Today’s economy is running on fewer and fewer human interactions. In place of these interactions between people is the automation of technology which effectively replaces manual work (that is, work by hand in all its forms). For this reason, the economic theory of “human capital”, coined by nobel-prize winner Gary Becker, is crucial for insuring the value of human persons in the economy.
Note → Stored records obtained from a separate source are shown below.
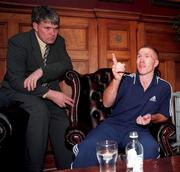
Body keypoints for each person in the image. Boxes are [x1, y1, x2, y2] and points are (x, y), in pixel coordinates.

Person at [72, 45, 173, 168]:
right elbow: (106, 103)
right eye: (139, 56)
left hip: (138, 130)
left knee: (149, 147)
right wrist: (116, 79)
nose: (141, 60)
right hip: (113, 126)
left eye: (147, 56)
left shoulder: (164, 87)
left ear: (155, 62)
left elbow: (164, 116)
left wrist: (151, 117)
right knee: (89, 146)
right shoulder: (125, 79)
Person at [0, 6, 74, 172]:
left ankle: (68, 168)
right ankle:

Even before Gary Becker coined the phrase, Pope Leo XIII’s “Rerum Novarum” hinted at it, and a century after that, Pope John Paul II’s encyclical “Centesimus Annus” stated it outright:

“Place the human being at the center of all economic activities”

What happens when the above is disregarded or even deliberately opposed? “In-human capital” results, or rather, an increasingly impersonal economy dependent upon the government. Nearly a decade and a half prior to the recession we just experienced in the early millennium, Pope John Paul II established the Foundation “Centesimus Annus – Pro Pontifice” to diagnose and remedy such economic abuses (since any other model besides “human capital” ends up abusing/using human persons).

A recent example of one who diagnoses/remedies economic woes is the award-winning French economist Pierre de Lauzun of CAPP. His general resume and obvious merit for the international “Economy and Society Award” is as follows:

He was selected in particular for his 2013 book dedicated to a Christian perspective of finance from medieval banking to contemporary financial models: "Finance. Un regard chrétien. De la banque médiéval à la mondalisation financière"[…]Luazun, who has worked for decades in the financial and banking sector, is described as a person who cannot be called a scholar who confines himself to the library, but rather a person who has enhanced his professional experience with deep political, cultural and religious expression[…]His award-winning book underlines that rules imposed on the market with the ultimate task of ensuring the common good need to depend on the morality of the human agents, and that in the long term, morality allows for greater freedom.

Benedict XVI called for such accountability in his “Caritas in Veritate” which follows a similar vein as “Centesimus Annus”. Even now, the Vatican bank is undergoing considerable audits and reform under Cardinal Pell and others. Honesty with finances must be a staple of Catholicism. More importantly, finances must not be viewed as a means of utilizing the human person, but that human persons utilize finances for their own good. Another way the USCCB has stated it is that the human person does not exist for the economy, but that the economy exists for the human person. This may sound simple and self-evident, but it does not necessarily line up with the worldview of many popular economists (Thomas Malthus, Karl Marx, etc.).